### Provided passage

If not available, SVS would definitely be the next place I would look. If open to used, Paradigm, PSB, and Triangle make great speakers that are often available on Audiogon. Moreover, I highly recommend checking out Audiogon.com to see what is available in your area. On the main page, click on the search line next to the box to enter your zip code.

The Marantz you have is a good one and has a quality amplifier section so you have a good amount of latitude in terms of speakers.
Cheers,
JJ


----------



## JerryLove (Dec 5, 2009)

lsiberian said:


> For a subbed system the 2030p's are excellent and preferred. The 2030p's don't have any midrange issues and have very low distortion. They also have excellent cabinet construction quality. I know numerous people that use these speakers in home theater, office and studio setups that are very satisfied. Plus with simple modifications they can be turned into HiFi quality speakers.


 Throw in a Dayton sub ($150) and you've got a 2.1 system for $300. (if you find the sub a little muddy: open it up and throw in an acoustic foam pillow $3 at WalMart). 

Better still: you've got the makings of a killer theter. Get a second dayton and a cheap active crossover. Sit the Bahringer's right next to the Datyons, and feed them both off the left/right channels (using the crossover) and you have a pair of high-quality 3-way full-range speakers (just make sure to keep the subs within 1/2 the crossover wavelength of the speaker they are mated to). Add 3 more 2030p's (2 pairs) for 5.1 (with the .1 going to your front full-ranges).

Total cost? Something like $800. Some relatively easy modding will improve the sound even more.


----------

### Required work
Reproduce the speaker thread word for word, from "## JerryLove (Dec" up to and including "HiFi quality speakers.". The rows are separate material, unrelated to the speaker thread.

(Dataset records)
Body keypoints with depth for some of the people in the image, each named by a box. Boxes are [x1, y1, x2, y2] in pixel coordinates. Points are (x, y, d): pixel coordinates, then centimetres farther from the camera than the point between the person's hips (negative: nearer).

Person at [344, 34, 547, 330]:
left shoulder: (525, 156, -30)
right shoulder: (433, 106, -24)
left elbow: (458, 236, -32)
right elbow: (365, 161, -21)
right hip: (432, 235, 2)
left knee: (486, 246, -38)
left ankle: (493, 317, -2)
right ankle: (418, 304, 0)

### Written solution
## JerryLove (Dec 5, 2009)

lsiberian said:


> For a subbed system the 2030p's are excellent and preferred. The 2030p's don't have any midrange issues and have very low distortion. They also have excellent cabinet construction quality. I know numerous people that use these speakers in home theater, office and studio setups that are very satisfied. Plus with simple modifications they can be turned into HiFi quality speakers.